Écrit en 1955 par un auteur de 18 ans en pleine possession de ses moyens, Le gambit des étoiles s'inscrit dans le Space Opera mais ne cesse d'en pervertir les codes jusqu'à se déployer dans une immense réflexion philosophique sur la place de l'humain dans l'univers, plus complexe qu'elle n'y paraît.
Loin des codes de l'époque, Jerg Algan n'est pas un explorateur enthousiaste à la Kirk, il hait l'espace et les voyages stellaires. Le moteur de sa vie n'est pas le mystère, la découverte, mais la haine. Loin des équipes plus ou moins soudées, c'est un loup solitaire. Les mondes qu'il découvre ne sont ni merveilleux ni terrorisants... mais juste vides, chiants et ternes. L'Humanité conquiert l'espace, mais ses colons ne forment qu'un théâtre d'ombres nihiliste. Il y a bien une autorité politique, mais qui alimente son flou jusqu'à ses occupants, etc.

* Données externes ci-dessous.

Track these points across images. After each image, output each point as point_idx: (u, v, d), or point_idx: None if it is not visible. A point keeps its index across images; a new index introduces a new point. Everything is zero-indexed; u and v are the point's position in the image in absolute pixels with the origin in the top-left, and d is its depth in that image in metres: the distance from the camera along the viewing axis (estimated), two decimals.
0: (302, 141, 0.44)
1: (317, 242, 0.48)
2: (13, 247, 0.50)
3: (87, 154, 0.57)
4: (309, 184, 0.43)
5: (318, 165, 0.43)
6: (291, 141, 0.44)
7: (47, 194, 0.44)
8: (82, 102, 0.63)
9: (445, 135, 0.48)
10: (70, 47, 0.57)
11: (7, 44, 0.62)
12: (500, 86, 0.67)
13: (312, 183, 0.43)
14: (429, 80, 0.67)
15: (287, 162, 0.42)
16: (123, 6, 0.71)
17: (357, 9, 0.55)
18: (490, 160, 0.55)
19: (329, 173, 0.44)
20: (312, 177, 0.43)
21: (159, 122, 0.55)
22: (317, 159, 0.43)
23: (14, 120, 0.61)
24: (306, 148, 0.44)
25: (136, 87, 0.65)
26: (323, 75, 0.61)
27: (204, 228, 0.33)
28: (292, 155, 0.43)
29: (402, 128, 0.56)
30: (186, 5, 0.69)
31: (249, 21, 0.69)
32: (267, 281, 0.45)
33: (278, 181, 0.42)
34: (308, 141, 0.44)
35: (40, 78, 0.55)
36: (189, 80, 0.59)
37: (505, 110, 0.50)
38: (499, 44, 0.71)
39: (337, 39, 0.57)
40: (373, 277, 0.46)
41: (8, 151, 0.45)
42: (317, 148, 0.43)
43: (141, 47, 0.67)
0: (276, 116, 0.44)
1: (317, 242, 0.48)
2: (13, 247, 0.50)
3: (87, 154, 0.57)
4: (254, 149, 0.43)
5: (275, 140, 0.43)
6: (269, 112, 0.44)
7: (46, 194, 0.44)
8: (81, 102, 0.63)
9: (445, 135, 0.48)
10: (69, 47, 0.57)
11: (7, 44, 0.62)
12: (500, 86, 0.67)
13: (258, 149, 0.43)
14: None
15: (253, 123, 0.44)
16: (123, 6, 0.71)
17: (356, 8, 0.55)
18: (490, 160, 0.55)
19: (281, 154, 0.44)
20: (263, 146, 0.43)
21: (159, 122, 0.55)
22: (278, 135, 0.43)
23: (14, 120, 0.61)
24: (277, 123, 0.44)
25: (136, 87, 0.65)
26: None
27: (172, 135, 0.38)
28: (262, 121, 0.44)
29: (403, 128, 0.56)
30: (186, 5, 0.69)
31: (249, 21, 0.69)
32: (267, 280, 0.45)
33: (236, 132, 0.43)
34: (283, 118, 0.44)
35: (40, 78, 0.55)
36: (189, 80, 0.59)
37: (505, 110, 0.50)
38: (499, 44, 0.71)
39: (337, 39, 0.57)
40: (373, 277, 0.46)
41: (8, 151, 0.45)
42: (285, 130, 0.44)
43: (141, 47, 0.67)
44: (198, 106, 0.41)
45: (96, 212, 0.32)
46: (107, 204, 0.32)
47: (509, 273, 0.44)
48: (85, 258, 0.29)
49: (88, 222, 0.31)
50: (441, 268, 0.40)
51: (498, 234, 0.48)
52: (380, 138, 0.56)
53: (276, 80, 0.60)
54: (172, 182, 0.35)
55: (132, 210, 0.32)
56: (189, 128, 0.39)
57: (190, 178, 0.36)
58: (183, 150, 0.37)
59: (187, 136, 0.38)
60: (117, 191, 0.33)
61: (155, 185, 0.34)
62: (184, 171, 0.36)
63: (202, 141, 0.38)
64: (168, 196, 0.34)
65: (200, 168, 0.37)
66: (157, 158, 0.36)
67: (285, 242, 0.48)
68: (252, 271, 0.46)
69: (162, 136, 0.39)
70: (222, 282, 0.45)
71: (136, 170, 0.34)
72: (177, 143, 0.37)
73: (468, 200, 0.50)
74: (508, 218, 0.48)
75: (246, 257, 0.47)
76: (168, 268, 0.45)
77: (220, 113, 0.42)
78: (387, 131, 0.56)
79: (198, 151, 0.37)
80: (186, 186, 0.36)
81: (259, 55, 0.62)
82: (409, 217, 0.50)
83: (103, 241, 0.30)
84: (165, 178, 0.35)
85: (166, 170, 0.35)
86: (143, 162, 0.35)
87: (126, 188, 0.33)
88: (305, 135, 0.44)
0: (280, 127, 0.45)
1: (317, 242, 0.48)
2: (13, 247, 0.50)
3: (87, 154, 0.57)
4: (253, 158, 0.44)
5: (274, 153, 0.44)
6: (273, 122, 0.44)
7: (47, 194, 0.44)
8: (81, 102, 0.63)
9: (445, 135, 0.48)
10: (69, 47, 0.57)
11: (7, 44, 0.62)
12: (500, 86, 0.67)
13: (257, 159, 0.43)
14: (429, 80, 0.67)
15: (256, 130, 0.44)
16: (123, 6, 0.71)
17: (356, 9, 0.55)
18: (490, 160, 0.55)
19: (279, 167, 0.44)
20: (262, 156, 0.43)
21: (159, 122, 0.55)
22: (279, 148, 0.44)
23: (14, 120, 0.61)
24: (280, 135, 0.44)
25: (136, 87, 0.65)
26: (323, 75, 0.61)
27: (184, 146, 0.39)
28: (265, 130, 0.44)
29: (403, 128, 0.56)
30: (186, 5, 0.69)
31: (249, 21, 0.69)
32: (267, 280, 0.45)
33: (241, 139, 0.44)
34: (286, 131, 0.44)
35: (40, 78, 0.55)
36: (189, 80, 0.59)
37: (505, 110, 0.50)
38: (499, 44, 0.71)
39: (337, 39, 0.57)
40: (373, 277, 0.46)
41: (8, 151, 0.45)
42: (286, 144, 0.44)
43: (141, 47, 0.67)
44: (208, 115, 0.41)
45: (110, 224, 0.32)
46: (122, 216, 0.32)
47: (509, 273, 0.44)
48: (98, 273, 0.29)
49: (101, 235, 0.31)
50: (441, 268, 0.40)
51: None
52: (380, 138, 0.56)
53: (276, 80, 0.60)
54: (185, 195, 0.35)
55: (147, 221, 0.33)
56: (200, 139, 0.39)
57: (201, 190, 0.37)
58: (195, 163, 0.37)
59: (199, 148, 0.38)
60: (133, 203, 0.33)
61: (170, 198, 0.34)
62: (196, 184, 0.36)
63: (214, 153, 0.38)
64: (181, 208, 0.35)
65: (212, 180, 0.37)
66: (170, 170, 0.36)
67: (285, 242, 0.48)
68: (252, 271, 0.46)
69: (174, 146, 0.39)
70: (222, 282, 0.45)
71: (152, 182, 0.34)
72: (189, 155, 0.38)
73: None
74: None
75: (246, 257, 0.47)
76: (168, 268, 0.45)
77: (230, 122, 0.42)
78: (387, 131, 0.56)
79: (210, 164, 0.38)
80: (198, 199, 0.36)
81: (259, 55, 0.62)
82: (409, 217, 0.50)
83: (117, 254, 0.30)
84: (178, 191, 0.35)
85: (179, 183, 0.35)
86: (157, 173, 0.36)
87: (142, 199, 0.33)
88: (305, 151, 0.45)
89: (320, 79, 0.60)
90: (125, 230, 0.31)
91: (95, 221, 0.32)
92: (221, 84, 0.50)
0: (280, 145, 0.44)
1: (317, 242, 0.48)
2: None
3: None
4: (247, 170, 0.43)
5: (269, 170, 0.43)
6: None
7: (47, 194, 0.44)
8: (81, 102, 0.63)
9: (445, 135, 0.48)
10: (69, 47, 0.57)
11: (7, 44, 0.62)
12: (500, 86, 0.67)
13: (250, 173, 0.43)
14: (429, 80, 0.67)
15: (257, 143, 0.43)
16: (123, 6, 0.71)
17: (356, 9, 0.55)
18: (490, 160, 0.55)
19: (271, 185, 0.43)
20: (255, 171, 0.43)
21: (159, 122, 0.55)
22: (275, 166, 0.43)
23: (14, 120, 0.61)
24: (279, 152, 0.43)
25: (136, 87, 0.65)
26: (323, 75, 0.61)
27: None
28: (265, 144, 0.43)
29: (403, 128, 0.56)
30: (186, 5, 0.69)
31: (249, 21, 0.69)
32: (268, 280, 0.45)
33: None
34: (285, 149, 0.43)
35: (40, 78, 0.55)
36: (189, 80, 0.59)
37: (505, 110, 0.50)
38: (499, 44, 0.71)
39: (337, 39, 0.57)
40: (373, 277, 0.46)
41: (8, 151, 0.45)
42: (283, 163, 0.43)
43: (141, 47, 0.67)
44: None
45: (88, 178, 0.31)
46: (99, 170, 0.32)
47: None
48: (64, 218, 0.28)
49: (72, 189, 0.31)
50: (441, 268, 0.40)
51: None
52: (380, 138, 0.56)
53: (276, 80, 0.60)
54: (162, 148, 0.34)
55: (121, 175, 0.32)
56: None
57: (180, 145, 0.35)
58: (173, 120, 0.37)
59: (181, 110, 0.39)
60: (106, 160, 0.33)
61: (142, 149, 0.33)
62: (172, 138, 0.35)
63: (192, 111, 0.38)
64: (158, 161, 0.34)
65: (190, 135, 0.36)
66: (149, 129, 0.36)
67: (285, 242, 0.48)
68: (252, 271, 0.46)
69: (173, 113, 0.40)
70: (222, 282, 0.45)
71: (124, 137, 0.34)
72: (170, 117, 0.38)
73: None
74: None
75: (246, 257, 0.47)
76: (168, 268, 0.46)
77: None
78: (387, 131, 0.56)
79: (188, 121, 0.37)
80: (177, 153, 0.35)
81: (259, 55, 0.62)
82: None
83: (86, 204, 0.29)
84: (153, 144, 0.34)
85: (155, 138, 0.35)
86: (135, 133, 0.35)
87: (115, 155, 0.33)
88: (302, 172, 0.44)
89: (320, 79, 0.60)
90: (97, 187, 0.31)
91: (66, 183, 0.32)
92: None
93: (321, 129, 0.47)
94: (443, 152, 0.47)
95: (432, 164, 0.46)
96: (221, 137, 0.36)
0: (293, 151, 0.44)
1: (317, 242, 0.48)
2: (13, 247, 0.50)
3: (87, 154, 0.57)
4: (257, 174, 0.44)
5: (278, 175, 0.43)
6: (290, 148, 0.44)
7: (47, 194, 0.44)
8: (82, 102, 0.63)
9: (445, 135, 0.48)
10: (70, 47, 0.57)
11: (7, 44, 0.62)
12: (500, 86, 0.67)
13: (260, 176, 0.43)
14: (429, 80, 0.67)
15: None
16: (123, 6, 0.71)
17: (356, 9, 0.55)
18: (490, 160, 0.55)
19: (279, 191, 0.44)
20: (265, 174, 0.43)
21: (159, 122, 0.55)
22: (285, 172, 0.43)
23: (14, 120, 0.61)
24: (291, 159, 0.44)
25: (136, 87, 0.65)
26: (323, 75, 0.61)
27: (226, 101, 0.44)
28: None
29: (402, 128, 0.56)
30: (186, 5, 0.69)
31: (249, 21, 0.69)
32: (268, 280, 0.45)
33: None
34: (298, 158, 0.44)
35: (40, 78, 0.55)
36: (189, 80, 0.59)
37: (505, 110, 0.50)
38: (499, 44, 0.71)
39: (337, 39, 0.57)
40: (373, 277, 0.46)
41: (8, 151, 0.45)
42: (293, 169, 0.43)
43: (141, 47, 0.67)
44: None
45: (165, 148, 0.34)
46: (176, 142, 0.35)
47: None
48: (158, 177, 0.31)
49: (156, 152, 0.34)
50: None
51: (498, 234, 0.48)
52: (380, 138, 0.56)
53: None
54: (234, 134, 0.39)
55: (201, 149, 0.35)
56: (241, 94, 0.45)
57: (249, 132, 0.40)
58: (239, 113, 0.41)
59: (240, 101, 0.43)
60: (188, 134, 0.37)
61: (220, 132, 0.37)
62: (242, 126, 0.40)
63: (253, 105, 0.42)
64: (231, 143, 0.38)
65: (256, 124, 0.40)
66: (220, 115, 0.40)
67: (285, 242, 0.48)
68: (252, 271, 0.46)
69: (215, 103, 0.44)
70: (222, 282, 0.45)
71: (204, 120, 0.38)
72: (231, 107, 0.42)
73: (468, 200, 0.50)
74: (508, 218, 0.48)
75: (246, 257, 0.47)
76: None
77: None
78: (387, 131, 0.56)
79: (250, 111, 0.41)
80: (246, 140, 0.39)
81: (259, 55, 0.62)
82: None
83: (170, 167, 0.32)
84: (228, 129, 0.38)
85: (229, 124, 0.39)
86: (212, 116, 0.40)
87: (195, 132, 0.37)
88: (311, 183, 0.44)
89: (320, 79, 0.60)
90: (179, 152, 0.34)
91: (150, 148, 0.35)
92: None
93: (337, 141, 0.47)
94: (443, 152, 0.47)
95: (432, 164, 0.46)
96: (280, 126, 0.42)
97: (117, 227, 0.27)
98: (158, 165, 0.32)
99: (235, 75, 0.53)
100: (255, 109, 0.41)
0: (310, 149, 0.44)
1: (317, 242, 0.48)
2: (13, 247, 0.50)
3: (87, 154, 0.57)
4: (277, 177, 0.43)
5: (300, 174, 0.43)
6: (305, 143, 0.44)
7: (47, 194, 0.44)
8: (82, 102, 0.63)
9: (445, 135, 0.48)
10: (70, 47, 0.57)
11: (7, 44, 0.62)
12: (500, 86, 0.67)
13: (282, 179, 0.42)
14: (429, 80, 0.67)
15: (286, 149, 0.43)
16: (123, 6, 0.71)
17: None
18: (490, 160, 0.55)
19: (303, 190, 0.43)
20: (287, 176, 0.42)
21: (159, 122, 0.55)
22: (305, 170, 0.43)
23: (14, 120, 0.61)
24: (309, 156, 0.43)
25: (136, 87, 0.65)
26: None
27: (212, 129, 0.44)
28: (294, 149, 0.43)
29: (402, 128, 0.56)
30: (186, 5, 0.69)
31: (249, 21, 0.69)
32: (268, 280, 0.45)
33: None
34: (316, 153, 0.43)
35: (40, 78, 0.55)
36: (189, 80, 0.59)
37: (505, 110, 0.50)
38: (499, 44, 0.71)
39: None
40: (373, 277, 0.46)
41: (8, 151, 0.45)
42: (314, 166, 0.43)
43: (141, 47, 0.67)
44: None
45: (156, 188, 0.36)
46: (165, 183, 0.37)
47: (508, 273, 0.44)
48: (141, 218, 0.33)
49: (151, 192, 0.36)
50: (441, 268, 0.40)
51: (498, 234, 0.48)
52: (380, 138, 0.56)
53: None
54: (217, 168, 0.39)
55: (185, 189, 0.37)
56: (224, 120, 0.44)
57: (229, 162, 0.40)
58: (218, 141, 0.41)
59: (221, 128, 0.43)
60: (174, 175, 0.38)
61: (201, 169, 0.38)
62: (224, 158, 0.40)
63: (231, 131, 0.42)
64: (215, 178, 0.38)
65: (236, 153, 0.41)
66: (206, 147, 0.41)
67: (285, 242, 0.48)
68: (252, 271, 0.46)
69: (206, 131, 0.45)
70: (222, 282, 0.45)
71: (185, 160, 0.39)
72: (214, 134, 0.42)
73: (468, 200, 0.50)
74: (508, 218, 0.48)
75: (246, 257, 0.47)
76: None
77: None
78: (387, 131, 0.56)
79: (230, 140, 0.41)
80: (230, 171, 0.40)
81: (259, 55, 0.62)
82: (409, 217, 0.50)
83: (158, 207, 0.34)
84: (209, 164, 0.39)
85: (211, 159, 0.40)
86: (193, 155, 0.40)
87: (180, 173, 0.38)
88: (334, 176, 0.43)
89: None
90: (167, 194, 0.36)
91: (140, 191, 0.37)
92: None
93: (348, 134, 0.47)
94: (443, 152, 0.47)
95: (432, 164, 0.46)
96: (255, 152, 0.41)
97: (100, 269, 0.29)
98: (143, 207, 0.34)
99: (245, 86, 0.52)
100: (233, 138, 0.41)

Klein décrit à merveille la pression, la solitude, le temps qui s'étire jusqu'à la lenteur la plus infinie, qui détruit ou assèche quiconque voyage dans l'espace. Surtout, il possède un authentique sens du mystère qui pallie à son renoncement quasi total à l'action. Rien n'a l'air de se passer, mais le livre demeure un page-turner redoutable tant ambiance et mystère captivent sans répit. Le roman est semé de plusieurs morceaux de bravoure comme ce chapitre où l'on explore l'intégralité de l'univers hors du temps, ou un dialogue Homme-Machine exploitant avec brio les lois d'Asimov, ou un extrait qui anticipe de 27 ans sur le "Tears In Rain" de Blade Runner...
Ce refus de l'action pourra rebuter, l'absence totale de femmes (sérieux, on se demande même si elles existent) fait que le livre accuse un peu son âge. Mais son chapitre final est le point final majestueux d'une réflexion humaniste d'abord pessimiste puis plus ambiguë, nous laissant au seuil de quelque chose de grand, d'infini, d'insaisissable. De la SF française de haut vol.